#### Task material:
----------

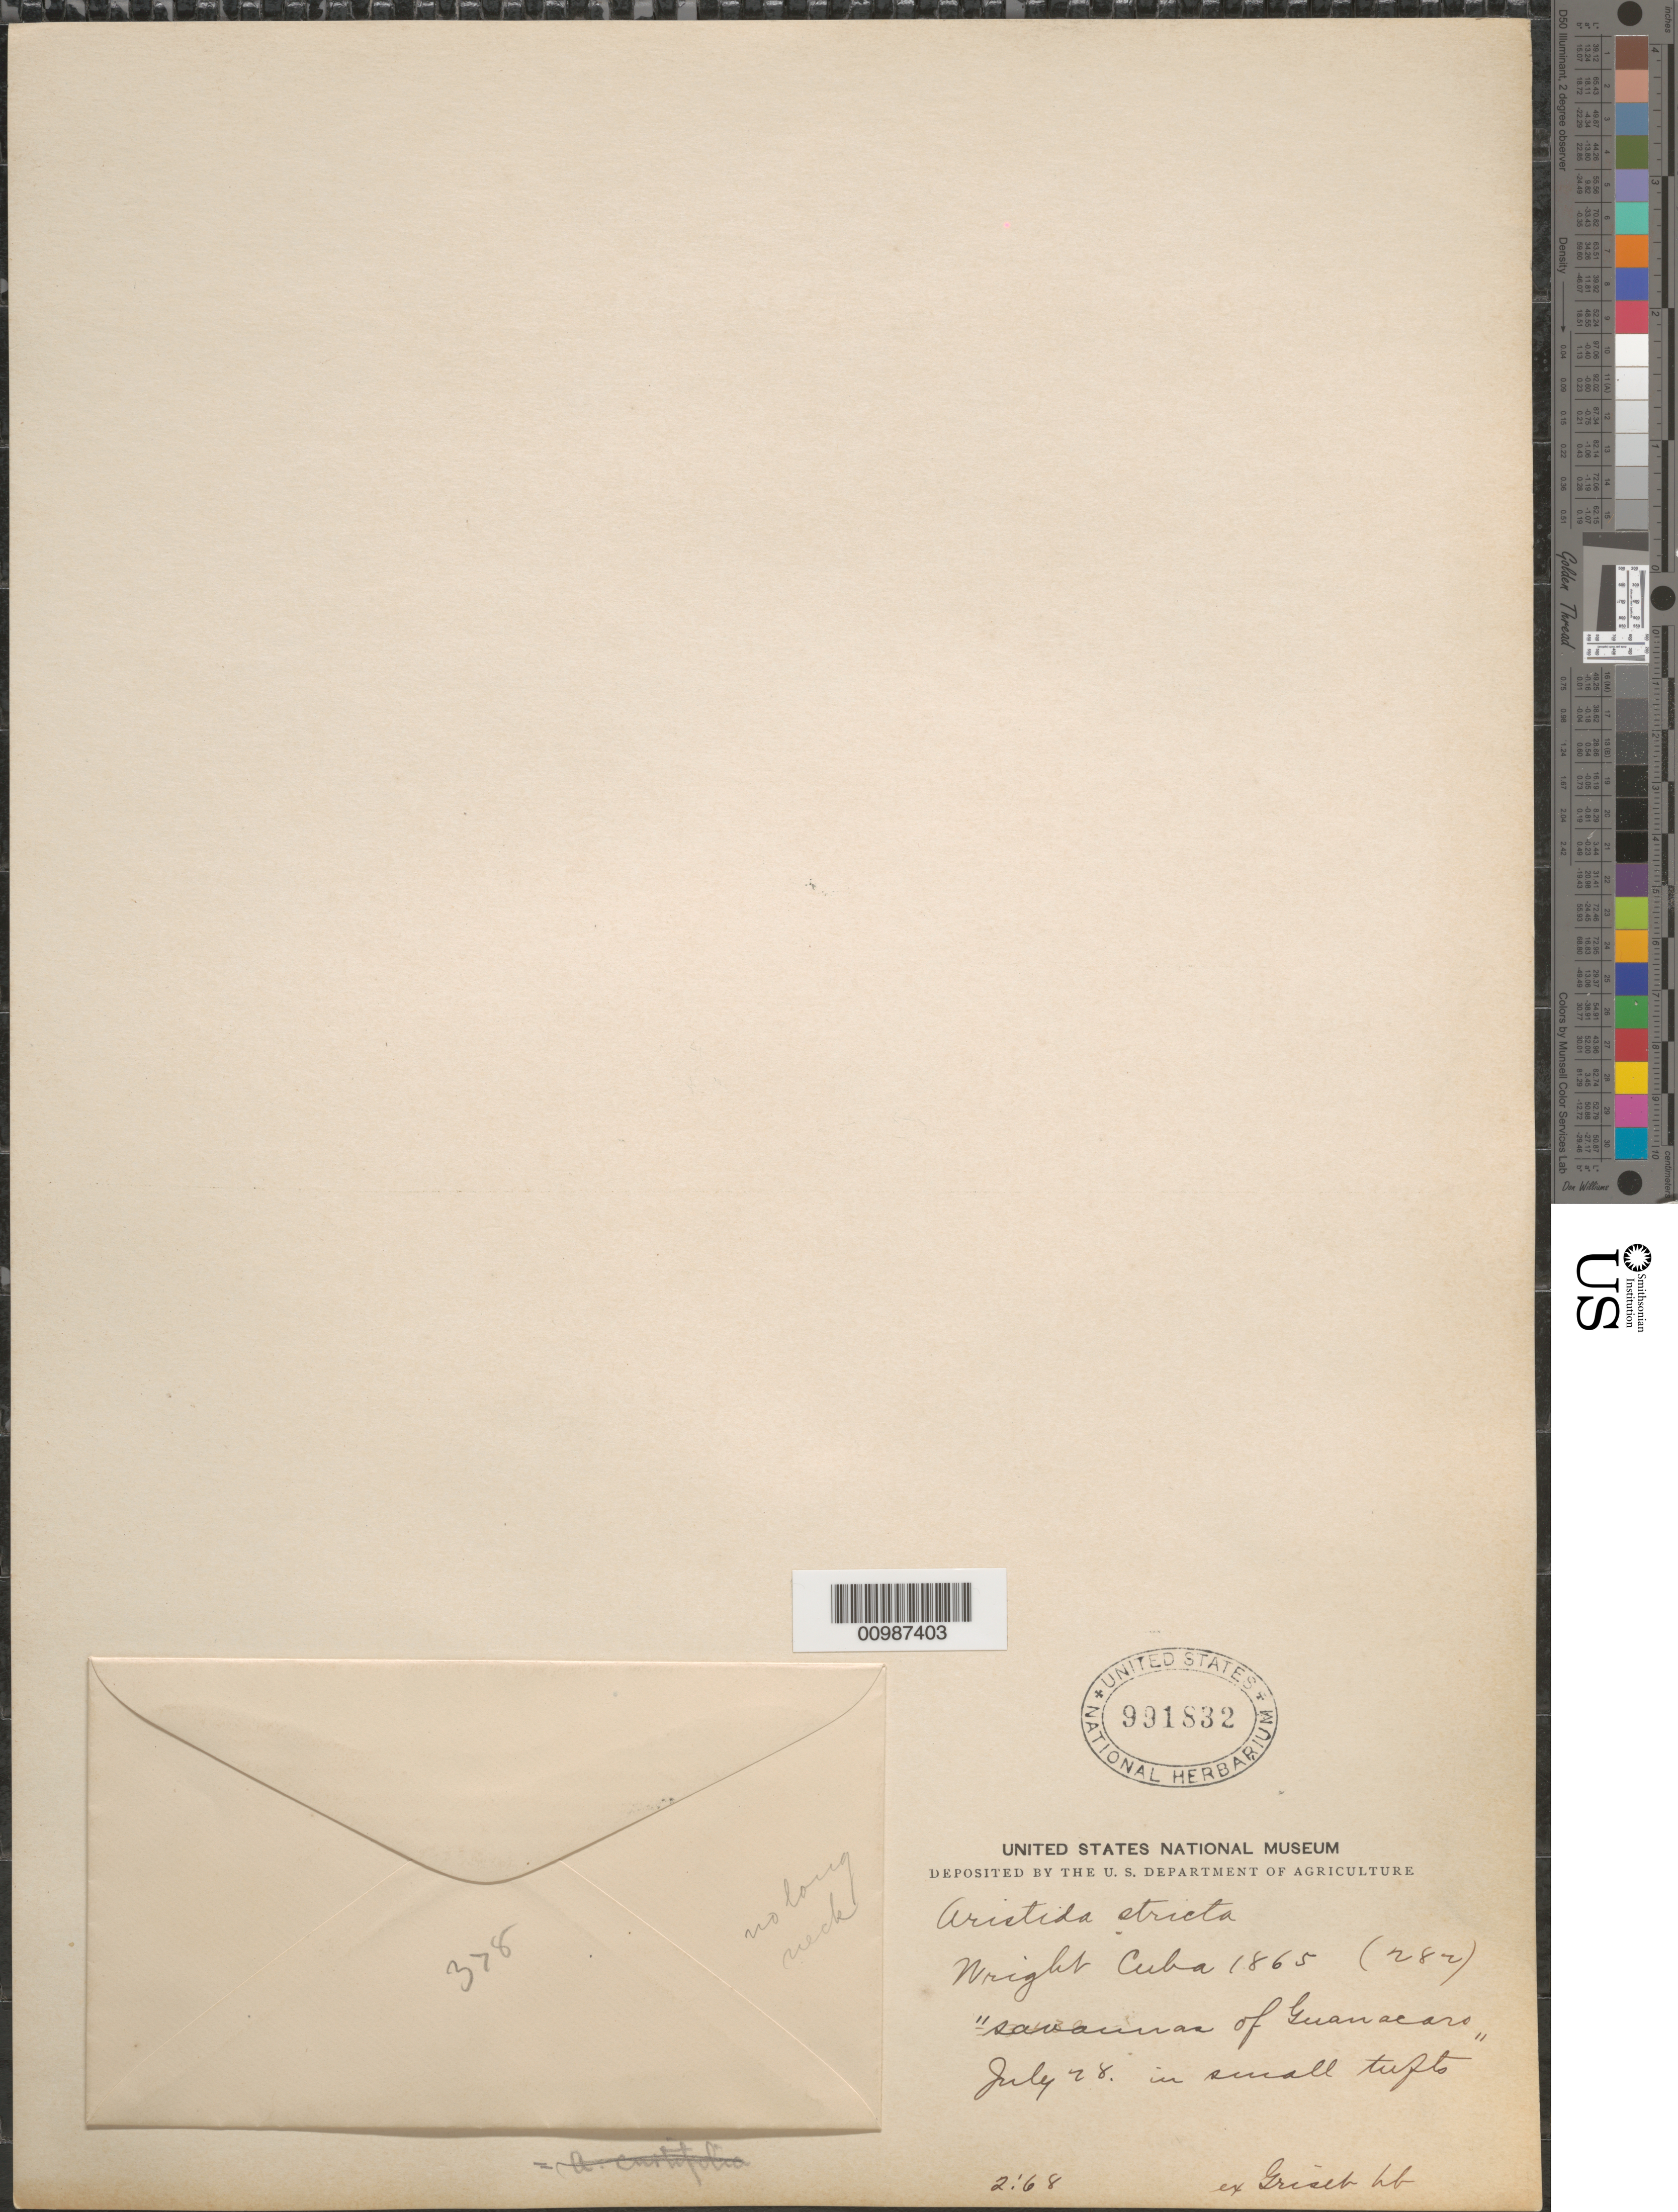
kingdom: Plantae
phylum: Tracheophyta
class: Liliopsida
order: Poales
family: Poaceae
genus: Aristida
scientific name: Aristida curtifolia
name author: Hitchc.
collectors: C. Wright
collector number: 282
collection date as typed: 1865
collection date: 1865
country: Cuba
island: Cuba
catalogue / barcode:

----------

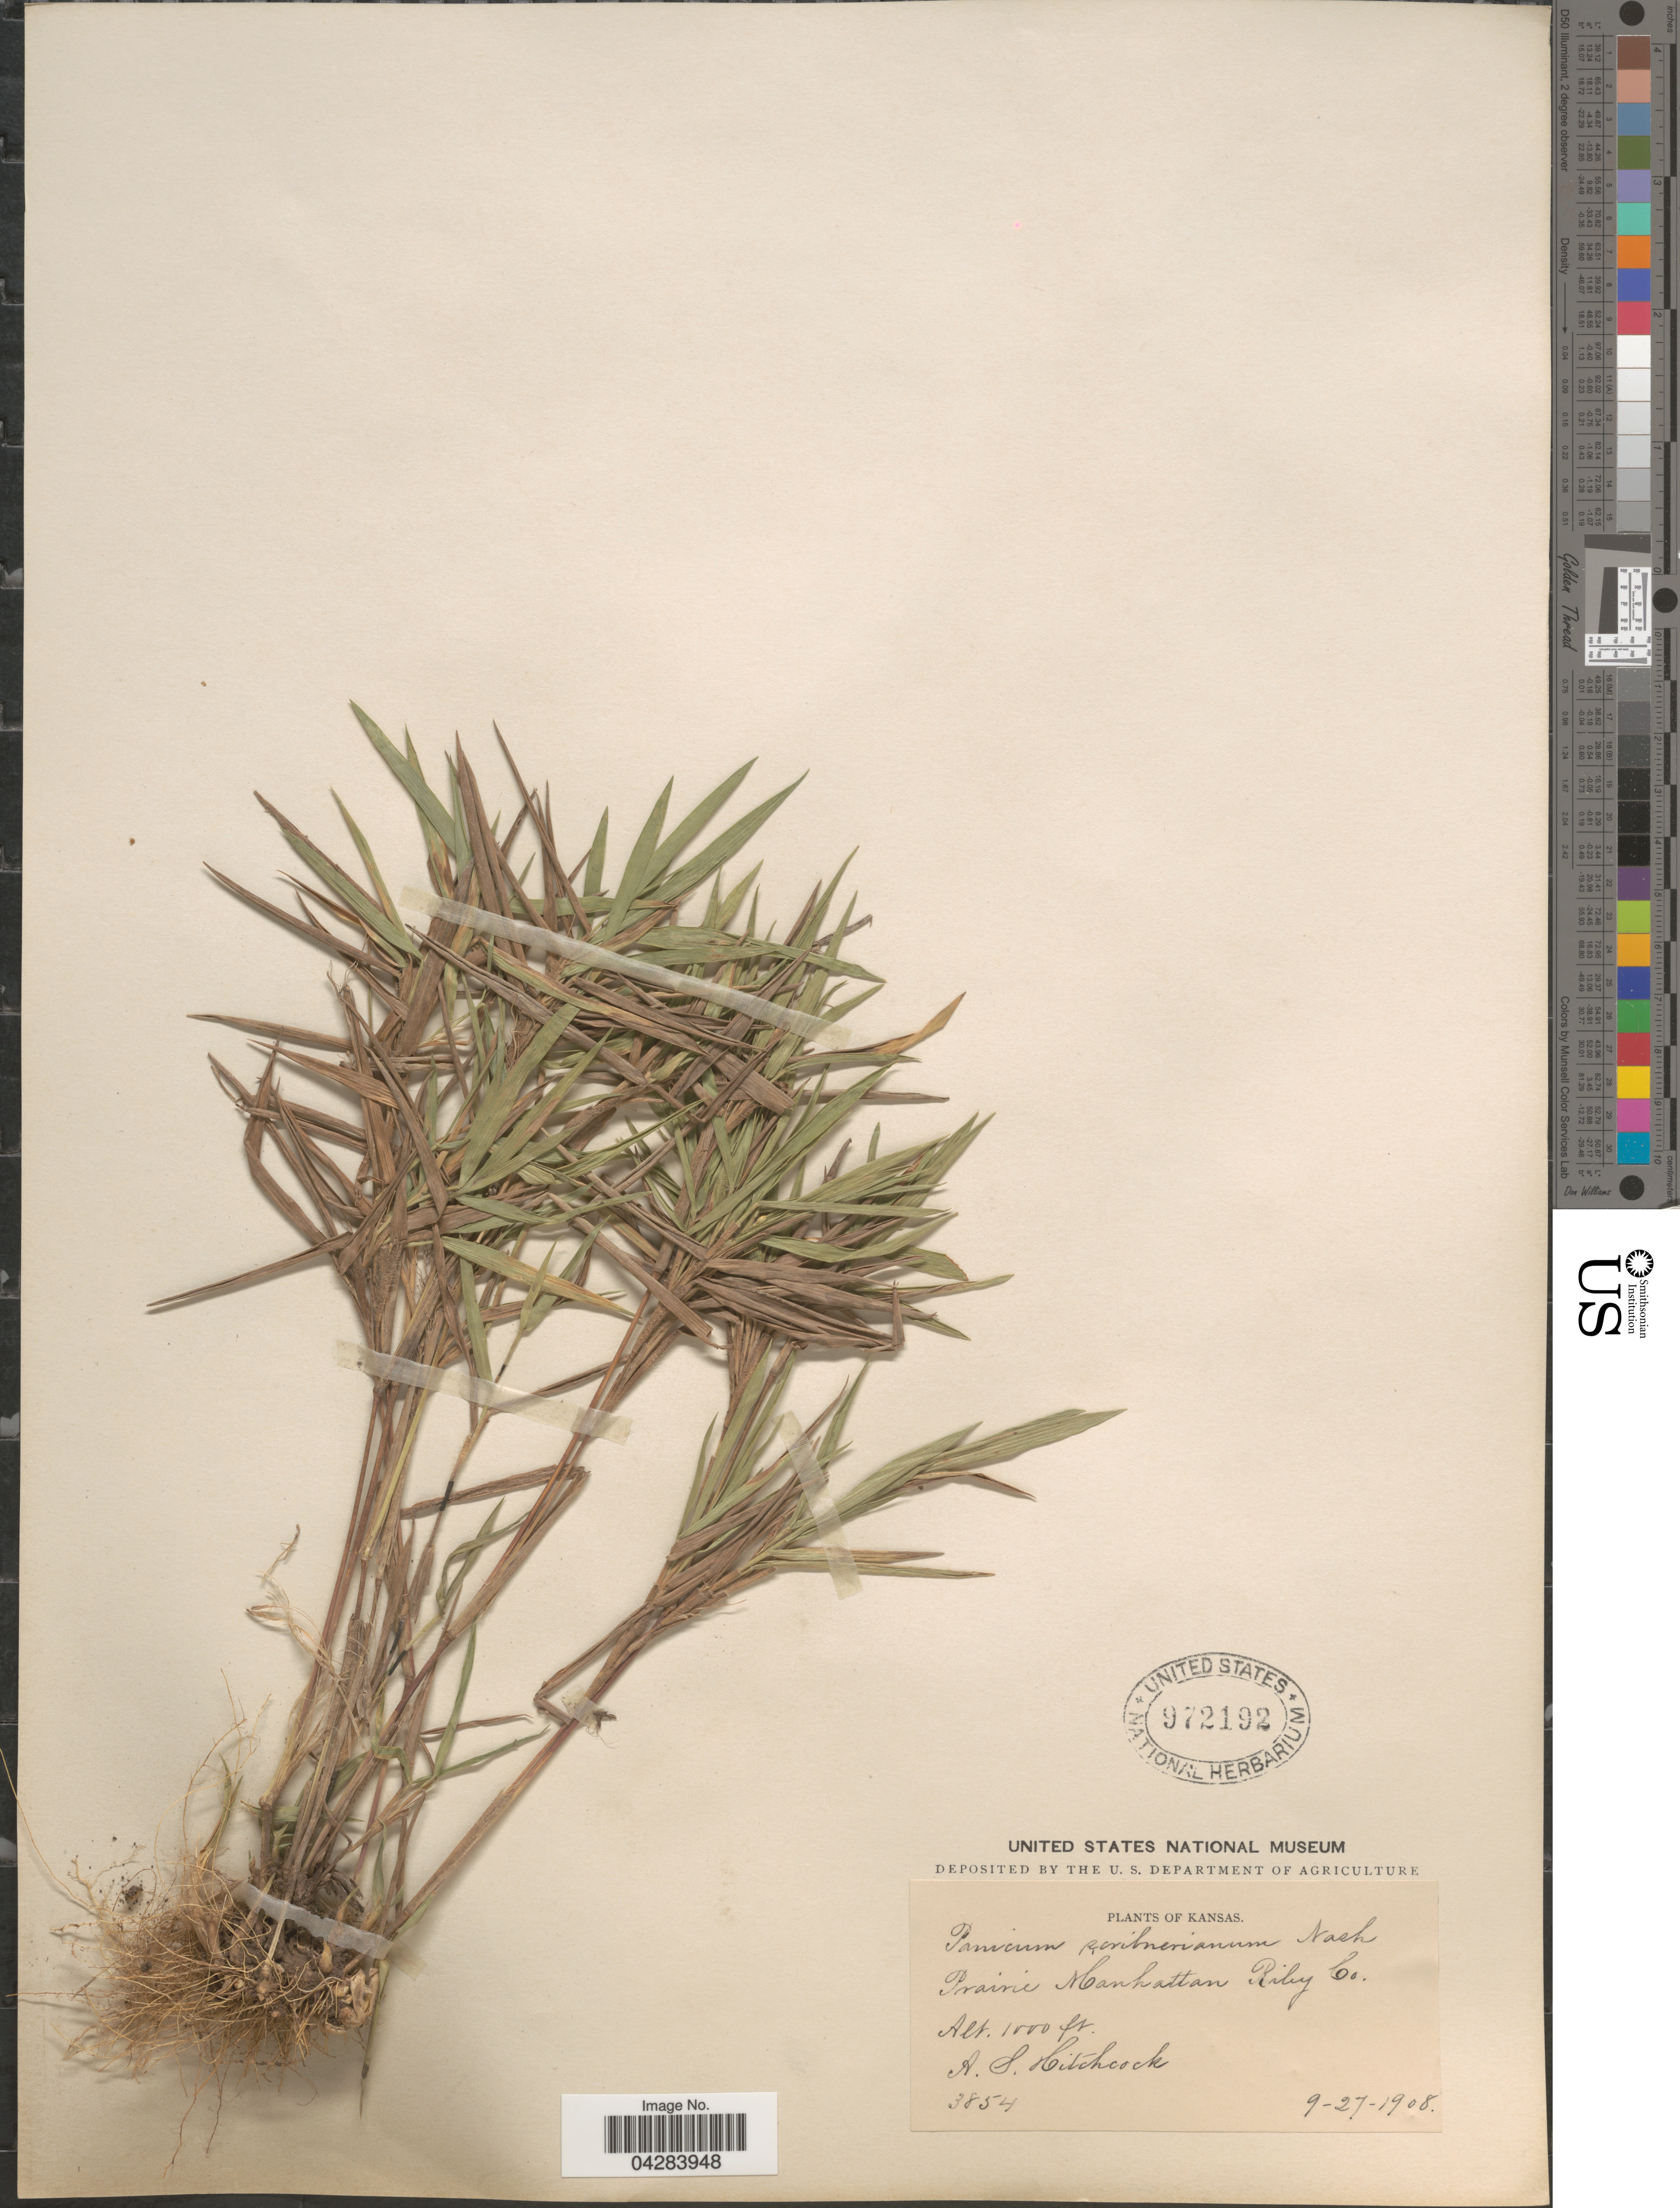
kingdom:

----------

#### Task details:
Swap "country" for "nation" in the part of the rows that opens with the line containing "collector number: 282" and closes with the line containing "island: Cuba", and give only those lines back with everything else unchanged.

#### Completed task:
collector number: 282
collection date as typed: 1865
collection date: 1865
nation: Cuba
island: Cuba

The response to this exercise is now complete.